Conocí el otro día al Dr. Emilio Casariego, presidente de la Sociedad Española de Medicina Interna (SEMI). “Lo normal es que una persona con enfermedad crónica tenga varias”, subraya. La Encuesta Nacional de Salud Española ya evidenció en 2006 una media de 2,8 problemas o enfermedades crónicas en las personas entre 65 y 74 años, alcanzando un promedio de 3,23 en mayores de 75 años. Actualmente, las personas con múltiples enfermedades crónicas representan más del 50 por ciento de la población con enfermedades crónicas.

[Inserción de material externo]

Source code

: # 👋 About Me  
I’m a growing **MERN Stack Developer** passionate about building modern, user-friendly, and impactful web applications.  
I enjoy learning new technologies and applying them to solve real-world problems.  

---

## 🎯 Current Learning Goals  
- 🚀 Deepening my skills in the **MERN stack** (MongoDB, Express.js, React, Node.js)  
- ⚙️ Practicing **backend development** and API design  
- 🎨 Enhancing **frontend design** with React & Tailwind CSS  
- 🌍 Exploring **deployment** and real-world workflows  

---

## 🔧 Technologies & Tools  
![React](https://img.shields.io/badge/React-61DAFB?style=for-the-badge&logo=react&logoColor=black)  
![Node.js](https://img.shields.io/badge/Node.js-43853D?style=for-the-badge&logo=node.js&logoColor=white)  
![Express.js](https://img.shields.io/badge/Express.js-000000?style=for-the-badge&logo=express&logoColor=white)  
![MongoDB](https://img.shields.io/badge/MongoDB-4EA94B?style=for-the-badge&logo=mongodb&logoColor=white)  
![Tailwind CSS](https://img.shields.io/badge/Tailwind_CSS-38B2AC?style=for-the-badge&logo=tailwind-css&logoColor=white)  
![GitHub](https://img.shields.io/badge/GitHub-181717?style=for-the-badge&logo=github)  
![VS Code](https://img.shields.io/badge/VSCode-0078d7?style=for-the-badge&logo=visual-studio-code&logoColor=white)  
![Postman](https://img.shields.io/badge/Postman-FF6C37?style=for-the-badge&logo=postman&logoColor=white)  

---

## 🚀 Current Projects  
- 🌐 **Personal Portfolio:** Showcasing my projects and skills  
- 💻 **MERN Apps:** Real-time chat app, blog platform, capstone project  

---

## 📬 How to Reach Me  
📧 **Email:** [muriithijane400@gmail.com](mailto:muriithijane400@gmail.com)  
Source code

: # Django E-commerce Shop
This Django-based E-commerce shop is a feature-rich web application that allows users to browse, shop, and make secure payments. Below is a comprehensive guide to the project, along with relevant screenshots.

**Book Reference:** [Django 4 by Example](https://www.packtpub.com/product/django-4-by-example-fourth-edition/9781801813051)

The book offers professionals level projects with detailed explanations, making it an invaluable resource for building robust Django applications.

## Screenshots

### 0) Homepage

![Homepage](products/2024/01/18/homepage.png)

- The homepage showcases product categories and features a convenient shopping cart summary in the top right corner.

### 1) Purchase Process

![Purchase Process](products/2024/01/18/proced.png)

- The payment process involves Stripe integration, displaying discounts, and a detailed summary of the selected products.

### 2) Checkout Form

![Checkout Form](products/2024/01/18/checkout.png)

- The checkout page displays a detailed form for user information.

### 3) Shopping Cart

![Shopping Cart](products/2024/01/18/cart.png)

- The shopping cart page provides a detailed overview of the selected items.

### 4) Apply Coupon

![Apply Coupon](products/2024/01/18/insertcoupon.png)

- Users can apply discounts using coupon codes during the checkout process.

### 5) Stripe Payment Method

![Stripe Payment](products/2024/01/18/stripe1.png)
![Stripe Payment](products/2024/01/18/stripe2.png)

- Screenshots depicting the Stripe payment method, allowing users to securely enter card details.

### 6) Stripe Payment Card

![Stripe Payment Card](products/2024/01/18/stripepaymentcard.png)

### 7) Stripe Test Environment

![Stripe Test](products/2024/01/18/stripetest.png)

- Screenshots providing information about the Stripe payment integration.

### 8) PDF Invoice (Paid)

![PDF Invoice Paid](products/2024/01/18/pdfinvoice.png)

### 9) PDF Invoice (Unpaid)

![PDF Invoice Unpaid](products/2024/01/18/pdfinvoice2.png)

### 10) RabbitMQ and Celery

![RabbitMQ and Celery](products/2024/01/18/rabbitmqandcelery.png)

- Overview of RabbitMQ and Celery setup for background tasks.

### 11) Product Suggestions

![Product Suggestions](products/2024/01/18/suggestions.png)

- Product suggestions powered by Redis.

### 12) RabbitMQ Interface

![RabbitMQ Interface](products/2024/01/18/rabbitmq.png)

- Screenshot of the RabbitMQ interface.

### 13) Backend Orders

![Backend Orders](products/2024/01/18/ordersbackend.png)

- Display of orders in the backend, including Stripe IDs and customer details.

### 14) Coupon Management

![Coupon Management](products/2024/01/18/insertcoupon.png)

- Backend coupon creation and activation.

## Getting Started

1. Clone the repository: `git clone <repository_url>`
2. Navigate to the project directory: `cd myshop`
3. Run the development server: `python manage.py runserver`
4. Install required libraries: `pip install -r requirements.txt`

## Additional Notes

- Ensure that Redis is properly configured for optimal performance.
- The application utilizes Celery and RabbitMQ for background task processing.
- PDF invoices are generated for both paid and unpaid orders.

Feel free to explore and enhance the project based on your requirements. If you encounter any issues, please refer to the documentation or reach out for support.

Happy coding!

Según explica el presidente de la SEMI, “en las personas más jóvenes se agrupan determinados trastornos psiquiátricos con enfermedades endocrinológicas. En las personas de mediana edad, sobre todo en relación con la obesidad... la tensión alta, la diabetes o los trastornos de los lípidos del colesterol en la sangre. Y a medida que la persona se va haciendo mayor las consecuencias de todo esto: infartos, ictus cerebrales, enfermedades hepáticas del hígado por el exceso de alcohol o broncopatía crónica por el efecto del tabaco”.

Según detalla el Dr. Casariego, en el Servicio de Medicina Interna que coordina en el Complejo Hospitalario de General-Calde de Lugo, los pacientes ingresados tienen aproximadamente cinco patologías crónicas simultáneas. “Diabetes (37 por ciento), fibrilación auricular (33 por ciento), broncopatía crónica (27 por ciento). Pero quiero resaltar que del conjunto de los pacientes que atendemos un 67 por ciento además son hipertensos”, apunta.

“Dos de cada tres ingresados son hipertensos”, matiza. Además, prácticamente todos los pacientes con fibrilación auricular padecen hipertensión. Se trata, dice, de “un enemigo silencioso que le acompaña a la gente durante mucho tiempo y cuyo tratamiento puede ser muy complicado de llevar”. En este sentido, “los nuevos anticoagulantes orales (NACO’s) simplifican el tratamiento y en muchas ocasiones le hacen más fácil la vida al paciente”, explica.

Debemos afrontar el reto de la cronicidad y para hacerlo las Estrategias de Crónicos deben situar al paciente en el centro de gravedad, como dijo el Presidente de la AGP, Alejandro Toledo.

Cabe destacar que un paciente crónico triplica el coste de un paciente corriente. Y los costes en los pacientes con más de una enfermedad crónica llegan a multiplicarse por seis respecto a los que no tienen ninguna o solo tienen una.

La mayor demanda asistencial en nuestro sistema está generada por pacientes crónicos pluripatológicos y polimedicados. “Simplemente la suma de fármacos provoca efectos secundarios, a veces muy graves. Lo que intentamos es simplificar al máximo. Mantener todos los fármacos que el paciente necesita, retirar aquellos que sean secundarios o ajustarle las dosis intentando conciliar la necesidad del paciente para que viva cómodo y confortablemente minimizando los riesgos de efectos secundarios, y tampoco que fragmenten su vida”, indica el Dr. Casariego.

Pero es preocupante que muchos pacientes por sus malos hábitos sufran una insuficiencia renal crónica y acaben en diálisis y en trasplante, con grandes costos para el Estado, y que sin embargo alguien que se cuida mucho y tiene una enfermedad rara no reciba fármacos para tratar su enfermedad. Es una cruel realidad. Seguro.